As U.S. and Western forces gear up to depart from Afghanistan, the country’s more than 40-year war enters its next phase. This is nothing new for the Afghan people. In the course of a century, they have seen British and Soviet conquerors exit, leaving various would-be kings, power brokers and warlords to fill the vacuum. Through it all, it has been the Afghan people who suffer. Even through continued occupation, America can’t save them. Over the past 20 years the U.S.’ presence has empowered warlords, enabled political corruption and fueled Taliban-led resistance—actually setting the stage for the war’s tragic encore.
As it stands, the Kabul government and its security forces are crumbling due to motivational mismatch—not a withdrawal of American soldiers.
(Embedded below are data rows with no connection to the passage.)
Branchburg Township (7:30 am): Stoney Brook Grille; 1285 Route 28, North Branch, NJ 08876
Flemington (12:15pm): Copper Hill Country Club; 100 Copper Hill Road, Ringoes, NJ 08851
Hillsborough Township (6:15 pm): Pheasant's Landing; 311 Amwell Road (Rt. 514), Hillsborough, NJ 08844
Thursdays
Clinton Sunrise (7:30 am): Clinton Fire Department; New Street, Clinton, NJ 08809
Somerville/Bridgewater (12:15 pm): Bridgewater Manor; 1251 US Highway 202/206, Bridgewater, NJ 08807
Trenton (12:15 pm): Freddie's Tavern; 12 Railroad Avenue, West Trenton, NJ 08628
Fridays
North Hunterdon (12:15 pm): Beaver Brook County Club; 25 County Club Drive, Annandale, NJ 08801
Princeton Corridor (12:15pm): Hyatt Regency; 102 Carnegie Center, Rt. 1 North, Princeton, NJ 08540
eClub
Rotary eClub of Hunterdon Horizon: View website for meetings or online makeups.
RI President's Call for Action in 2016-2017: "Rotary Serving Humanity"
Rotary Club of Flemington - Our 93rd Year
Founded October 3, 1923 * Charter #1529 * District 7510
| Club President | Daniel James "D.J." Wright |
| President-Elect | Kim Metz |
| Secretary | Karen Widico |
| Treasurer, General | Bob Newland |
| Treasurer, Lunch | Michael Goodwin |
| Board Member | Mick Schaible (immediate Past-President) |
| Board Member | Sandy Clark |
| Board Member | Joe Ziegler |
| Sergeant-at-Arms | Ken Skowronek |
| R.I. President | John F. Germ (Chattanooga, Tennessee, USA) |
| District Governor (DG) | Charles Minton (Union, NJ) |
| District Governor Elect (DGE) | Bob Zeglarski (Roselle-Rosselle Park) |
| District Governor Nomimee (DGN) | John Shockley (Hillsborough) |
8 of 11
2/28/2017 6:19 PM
Afghan soldiers and police primarily fight for pay, while the Taliban claim to fight for national liberation, and the warlords’ militiamen purportedly defend their ethnic enclaves. Facing an uncertain future, coupled with the collapsing and kleptocratic Kabul government’s inability to consistently pay its troops, some Afghan army units are simply evaporating. Meanwhile, the Taliban seemingly rise like water from the ground rather than one large and powerful wave.
The U.S.-constructed Afghan house of cards is finally facing its inevitable collapse. As this next phase of Afghanistan’s tragedy begins, there’s a visible percolation of deals between the Taliban and various warlords to control the region even as our troops roam the streets. Afghans are telling me that leaders like Rashid Dostum, Salahuddin Rabbani, Gulbuddin Hekmatyar and Karim Khalili—warlords often aligned with Washington for the last two decades—are now negotiating with the Taliban. These men have managed to maintain power inside their ethnic enclaves and communities for over 30 years while America raged a war on their soil. Many are also accused war criminals and chief drug lords. These paramilitary powerbrokers have deep ties to the CIA—some dating back to the 1980s anti-Soviet insurgency. And as the warlords maneuver to hold control, so too will U.S. powers, effectively keeping an eye and occupation in the region. This leaves President Ashraf Ghani’s government on the outside looking in, as warlords and the Taliban divide Afghanistan’s political and military spoils and the U.S. continues to conspire with or without troops.
It is worth remembering the Taliban’s last rise to power in the 1990s to understand what may happen soon. I have often asked Afghans how the Taliban took control so quickly and seemingly efficiently 25 years ago. Their replies were usually singular: the Pakistani rupee. While they did fight and win militarily, the Taliban just as frequently bought out their adversaries and purchased local loyalty. In fact, the Taliban still receive some support from Pakistan. Islamabad prefers stability in its neighbor through the dissemination of power. Such a policy shift reflects the blowback cost to Pakistan in its decades-long desire to control Afghanistan: boomeranging violence, homegrown terror groups, millions of refugees, plus narcotics trafficking and addiction. The same goes for Iranian, Russian and Chinese machinations in Afghanistan.